Written task | Pull out every line in the data below that contains the string "cover". Treat uppercase and lowercase letters as different.

Records for this task |
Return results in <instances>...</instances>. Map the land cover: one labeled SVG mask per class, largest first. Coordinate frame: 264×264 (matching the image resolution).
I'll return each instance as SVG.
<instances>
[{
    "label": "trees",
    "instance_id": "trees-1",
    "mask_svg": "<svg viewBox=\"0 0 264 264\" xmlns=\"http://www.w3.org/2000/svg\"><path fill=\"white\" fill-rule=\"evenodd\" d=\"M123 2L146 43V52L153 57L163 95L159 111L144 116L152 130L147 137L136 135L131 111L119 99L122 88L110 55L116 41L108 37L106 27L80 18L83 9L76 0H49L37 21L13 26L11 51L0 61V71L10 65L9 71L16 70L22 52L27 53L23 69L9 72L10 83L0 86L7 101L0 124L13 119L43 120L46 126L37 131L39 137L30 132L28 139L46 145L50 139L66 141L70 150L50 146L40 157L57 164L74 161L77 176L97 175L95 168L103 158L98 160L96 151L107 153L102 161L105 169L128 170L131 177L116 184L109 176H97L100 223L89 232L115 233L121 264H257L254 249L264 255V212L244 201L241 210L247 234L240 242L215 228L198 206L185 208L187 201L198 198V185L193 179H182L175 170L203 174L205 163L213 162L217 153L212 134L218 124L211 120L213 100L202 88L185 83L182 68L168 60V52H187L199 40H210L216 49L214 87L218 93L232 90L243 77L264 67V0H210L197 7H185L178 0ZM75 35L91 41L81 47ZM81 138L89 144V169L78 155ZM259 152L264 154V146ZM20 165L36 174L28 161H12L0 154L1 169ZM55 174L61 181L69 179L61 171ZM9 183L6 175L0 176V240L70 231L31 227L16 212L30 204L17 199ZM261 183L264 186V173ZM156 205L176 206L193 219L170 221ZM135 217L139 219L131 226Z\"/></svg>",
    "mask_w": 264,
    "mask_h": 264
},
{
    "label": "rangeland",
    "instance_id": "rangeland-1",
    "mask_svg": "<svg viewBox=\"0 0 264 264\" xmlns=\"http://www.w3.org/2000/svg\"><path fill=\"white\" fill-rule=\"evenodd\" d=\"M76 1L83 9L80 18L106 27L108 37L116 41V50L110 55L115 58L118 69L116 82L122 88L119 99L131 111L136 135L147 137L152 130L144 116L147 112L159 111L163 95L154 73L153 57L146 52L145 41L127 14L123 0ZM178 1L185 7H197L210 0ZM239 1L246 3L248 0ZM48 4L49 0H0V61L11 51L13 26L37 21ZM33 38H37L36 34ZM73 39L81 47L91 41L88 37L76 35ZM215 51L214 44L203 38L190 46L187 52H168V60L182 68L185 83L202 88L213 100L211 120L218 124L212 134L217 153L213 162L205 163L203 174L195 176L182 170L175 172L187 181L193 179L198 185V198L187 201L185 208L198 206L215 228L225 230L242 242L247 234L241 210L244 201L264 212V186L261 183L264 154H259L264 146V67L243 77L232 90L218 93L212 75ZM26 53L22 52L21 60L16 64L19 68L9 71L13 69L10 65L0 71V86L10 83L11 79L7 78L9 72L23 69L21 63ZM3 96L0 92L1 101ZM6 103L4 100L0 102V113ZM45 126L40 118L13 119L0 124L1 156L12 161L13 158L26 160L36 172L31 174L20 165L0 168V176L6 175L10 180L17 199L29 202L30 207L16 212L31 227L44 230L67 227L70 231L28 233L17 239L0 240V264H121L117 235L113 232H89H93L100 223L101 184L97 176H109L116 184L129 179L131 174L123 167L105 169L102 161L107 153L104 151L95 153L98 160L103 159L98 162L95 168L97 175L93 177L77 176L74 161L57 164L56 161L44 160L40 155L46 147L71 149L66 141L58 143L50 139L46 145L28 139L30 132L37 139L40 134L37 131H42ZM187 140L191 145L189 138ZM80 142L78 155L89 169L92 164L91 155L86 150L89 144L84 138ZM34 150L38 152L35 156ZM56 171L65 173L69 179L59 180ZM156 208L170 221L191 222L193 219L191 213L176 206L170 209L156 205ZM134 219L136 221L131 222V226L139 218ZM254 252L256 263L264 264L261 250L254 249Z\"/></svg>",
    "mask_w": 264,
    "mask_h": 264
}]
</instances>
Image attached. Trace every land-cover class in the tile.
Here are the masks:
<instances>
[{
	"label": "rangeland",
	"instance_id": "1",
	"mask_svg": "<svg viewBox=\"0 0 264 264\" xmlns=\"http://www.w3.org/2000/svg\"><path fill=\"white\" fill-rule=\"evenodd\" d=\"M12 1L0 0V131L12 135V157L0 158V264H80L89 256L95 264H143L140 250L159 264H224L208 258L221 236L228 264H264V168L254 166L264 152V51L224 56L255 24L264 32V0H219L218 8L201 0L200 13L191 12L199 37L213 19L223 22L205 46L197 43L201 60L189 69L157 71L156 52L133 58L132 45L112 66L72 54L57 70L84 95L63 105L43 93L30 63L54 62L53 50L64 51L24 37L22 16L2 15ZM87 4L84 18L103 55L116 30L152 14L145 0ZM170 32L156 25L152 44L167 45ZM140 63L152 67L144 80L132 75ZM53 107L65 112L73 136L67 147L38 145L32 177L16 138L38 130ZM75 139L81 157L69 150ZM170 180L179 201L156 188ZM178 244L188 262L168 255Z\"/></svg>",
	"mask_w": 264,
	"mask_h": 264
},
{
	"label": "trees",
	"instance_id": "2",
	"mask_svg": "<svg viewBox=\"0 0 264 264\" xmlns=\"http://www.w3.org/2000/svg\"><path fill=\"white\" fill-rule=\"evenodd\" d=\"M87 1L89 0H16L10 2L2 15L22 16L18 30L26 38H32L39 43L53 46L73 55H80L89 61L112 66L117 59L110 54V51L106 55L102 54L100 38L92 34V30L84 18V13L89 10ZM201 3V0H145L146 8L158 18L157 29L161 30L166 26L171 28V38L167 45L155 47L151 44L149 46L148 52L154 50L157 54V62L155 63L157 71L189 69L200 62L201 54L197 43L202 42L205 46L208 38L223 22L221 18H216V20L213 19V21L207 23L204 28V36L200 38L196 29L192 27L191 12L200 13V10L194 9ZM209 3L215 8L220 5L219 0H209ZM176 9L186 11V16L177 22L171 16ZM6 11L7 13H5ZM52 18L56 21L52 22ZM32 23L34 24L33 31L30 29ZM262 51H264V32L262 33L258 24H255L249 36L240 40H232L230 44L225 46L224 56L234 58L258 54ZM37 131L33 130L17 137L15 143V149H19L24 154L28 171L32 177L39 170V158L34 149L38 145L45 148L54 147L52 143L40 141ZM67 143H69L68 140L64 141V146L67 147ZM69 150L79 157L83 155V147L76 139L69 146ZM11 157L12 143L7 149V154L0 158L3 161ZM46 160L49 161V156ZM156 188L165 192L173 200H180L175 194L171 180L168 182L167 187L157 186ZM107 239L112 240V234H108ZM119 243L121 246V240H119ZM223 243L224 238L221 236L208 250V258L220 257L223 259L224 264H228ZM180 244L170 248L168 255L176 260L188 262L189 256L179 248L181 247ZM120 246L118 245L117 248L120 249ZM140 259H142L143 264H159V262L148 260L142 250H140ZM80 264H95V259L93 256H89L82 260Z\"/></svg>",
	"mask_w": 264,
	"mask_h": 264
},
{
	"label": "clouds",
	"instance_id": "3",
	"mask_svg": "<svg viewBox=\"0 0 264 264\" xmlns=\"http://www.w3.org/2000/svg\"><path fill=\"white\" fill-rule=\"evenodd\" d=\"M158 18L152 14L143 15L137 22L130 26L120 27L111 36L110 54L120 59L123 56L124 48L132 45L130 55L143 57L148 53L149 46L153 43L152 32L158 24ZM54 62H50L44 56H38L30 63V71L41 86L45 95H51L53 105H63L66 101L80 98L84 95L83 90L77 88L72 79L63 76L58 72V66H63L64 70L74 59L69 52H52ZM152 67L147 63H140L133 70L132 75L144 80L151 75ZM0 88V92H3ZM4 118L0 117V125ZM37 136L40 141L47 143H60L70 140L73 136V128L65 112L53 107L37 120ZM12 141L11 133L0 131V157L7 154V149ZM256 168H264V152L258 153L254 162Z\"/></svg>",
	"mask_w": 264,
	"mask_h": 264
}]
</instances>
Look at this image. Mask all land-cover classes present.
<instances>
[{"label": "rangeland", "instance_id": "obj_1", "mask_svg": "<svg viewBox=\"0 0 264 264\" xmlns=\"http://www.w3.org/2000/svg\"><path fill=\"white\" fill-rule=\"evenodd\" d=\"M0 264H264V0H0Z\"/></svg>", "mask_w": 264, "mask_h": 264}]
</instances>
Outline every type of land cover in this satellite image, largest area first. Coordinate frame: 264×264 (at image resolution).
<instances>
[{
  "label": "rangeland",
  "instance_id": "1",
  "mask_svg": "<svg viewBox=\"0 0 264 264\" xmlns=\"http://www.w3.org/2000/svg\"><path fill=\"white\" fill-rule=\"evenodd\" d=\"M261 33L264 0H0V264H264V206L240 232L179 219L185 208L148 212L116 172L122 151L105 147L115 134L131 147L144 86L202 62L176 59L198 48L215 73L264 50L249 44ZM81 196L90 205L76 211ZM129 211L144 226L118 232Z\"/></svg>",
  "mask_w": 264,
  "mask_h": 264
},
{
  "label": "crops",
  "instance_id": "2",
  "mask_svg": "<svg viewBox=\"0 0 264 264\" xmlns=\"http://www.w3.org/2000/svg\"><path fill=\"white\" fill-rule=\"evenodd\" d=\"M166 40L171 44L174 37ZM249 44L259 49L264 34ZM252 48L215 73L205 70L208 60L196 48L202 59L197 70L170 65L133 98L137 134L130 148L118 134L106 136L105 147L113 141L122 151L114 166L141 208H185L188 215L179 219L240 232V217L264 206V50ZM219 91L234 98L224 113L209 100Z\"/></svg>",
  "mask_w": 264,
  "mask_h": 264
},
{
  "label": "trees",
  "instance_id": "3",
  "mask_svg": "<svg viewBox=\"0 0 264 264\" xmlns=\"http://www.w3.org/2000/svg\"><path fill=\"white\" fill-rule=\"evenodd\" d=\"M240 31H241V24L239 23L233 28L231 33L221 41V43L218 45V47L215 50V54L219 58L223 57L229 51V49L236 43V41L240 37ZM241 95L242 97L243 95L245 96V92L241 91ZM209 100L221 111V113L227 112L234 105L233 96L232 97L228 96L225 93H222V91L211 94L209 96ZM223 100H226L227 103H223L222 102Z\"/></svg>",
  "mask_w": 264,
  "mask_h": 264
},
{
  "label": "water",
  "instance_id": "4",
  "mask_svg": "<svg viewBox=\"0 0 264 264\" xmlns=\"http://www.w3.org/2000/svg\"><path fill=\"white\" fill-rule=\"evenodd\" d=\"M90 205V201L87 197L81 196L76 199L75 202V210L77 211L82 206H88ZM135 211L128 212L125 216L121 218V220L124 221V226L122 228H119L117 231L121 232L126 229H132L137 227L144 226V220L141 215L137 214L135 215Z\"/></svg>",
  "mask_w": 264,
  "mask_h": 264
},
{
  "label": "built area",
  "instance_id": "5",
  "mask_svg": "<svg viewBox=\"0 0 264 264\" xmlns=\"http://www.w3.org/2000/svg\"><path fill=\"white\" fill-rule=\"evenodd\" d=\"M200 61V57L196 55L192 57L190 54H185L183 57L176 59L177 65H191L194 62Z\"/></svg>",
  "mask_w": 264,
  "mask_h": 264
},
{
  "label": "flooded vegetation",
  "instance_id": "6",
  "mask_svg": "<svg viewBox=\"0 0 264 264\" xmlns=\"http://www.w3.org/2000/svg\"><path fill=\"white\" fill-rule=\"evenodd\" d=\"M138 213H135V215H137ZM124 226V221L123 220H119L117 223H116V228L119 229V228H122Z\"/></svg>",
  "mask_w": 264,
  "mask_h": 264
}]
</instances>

Solved exercise |
Return results in <instances>...</instances>. Map the land cover: one labeled SVG mask per class, largest first. Coordinate frame: 264×264 (matching the image resolution).
Image attached. Trace every land-cover class in the tile.
Look at this image. Mask all land-cover classes present.
Outline every type of land cover in this satellite image, largest area first. Coordinate frame: 264×264 (at image resolution).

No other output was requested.